Faez Ahmed, the Henry L. Doherty Career Development Professor in Ocean Utilization in the Department of Mechanical Engineering, received an Amazon Research Award for his project “AutoDA‑Sim: A Multi‑Agent Framework for Safe, Aesthetic, and Aerodynamic Vehicle Design.” Amazon Research Awards provide unrestricted funds and AWS Promotional Credits to academic researchers investigating various research topics in multiple disciplines.
Pulkit Agrawal, an associate professor in the Department of Electrical Engineering and Computer Science, received the 2025 IROS Toshio Fukuda Young Professional Award for contributions to robot learning, policy learning, agile locomotion, and dexterous manipulation. The award recognizes outstanding contributions of an individual of the IROS community who has pioneered activities in robotics and intelligent systems.
Ahmad Bahai, a professor of the practice in the Department of Electrical Engineering and Computer Science, was elected to the 2025 class of Fellows of the National Academy of Inventors for contribution to innovation in new semiconductor devices with extensive applications in clinical grade personal sensors for a variety of biomarkers. The honor recognizes inventors whose patented work has made a meaningful global impact.
Yufeng (Kevin) Chen, an associate professor in the Department of Electrical Engineering and Computer Science, received the 2025 IROS Toshio Fukuda Young Professional Award for contributions to insect‑scale multimodal robots and soft‑actuated aerial systems. The award recognizes outstanding contributions of an individual of the IROS community who has pioneered activities in robotics and intelligent systems.
Angela Koehler, the Charles W. and Jennifer C. Johnson Professor in the Department of Biological Engineering, received the 2025 Sato Memorial International Award from the Pharmaceutical Society of Japan, recognizing advancements in pharmaceutical sciences and U.S.–Japan scientific collaboration.
Dina Katabi, the Thuan (1990) and Nicole Pham Professor in the Department of Electrical Engineering and Computer Science, was elected to the National Academy of Medicine for pioneering digital health technology that enables noninvasive, off-body remote health monitoring via AI and wireless signals, and for developing digital biomarkers for Parkinson’s progression and detection. Election to the academy is considered one of the highest honors in the fields of health and medicine, and recognizes individuals who have demonstrated outstanding professional achievement and commitment to service.
Darcy McRose, the Thomas D. and Virginia W. Cabot Career Development Professor in the Department of Civil and Environmental Engineering, was selected as a 2025 Packard Fellow for Science and Engineering.
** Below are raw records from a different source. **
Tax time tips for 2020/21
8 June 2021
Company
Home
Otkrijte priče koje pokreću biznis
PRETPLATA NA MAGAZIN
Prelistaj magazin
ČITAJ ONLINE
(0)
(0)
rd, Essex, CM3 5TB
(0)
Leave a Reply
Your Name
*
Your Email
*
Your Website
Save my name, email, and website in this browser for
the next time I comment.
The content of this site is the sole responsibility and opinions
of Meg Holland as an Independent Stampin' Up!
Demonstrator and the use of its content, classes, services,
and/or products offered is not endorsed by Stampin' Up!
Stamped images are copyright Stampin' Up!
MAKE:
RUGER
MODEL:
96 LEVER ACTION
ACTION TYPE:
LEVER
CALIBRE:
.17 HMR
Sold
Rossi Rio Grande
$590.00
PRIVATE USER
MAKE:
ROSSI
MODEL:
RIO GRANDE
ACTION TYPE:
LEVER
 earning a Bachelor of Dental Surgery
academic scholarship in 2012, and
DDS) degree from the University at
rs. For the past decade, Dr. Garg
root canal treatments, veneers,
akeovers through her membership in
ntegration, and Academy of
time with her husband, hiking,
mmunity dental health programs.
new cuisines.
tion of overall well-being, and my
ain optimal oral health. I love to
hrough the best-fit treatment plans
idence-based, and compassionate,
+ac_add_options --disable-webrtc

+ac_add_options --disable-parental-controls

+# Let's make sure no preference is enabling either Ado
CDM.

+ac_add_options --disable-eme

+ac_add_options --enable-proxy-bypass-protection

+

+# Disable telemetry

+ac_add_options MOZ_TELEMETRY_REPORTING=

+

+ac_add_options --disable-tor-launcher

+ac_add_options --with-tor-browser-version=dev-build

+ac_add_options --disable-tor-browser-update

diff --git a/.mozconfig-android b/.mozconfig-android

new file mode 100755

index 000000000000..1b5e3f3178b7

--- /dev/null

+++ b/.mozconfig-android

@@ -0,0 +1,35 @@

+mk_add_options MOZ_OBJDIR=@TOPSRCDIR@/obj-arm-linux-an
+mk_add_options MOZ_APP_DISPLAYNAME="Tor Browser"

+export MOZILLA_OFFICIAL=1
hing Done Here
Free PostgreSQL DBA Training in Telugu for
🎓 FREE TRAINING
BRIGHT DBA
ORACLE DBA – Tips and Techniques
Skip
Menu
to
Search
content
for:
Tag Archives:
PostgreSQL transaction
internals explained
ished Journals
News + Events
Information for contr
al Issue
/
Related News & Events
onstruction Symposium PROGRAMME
The Packard Foundation established the Packard Fellowships for Science and Engineering to allow the nation’s most promising early-career scientists and engineers flexible funding to take risks and explore new frontiers in their fields of study.
Muriel Médard, the NEC Professor of Software Science and Engineering in the Department of Electrical Engineering and Computer Science, received the 2026 IEEE Richard W. Hamming Medal for contributions to coding for reliable communications and networking. Recognized for breakthroughs in network coding and information theory, Médard’s innovations improve the reliability of data transmission in applications such as streaming video, wireless networks, and satellite communications. The award is given for exceptional contributions to information sciences, systems and technology.
Tess Smidt, an associate professor in the Department of Electrical Engineering and Computer Science, was selected as a 2025 AI2050 Fellow by Schmidt Sciences for her project, “Hierarchical Representations of Complex Physical Systems with Euclidean Neural Networks.” The program supports research that aims to help AI benefit humanity by mid‑century.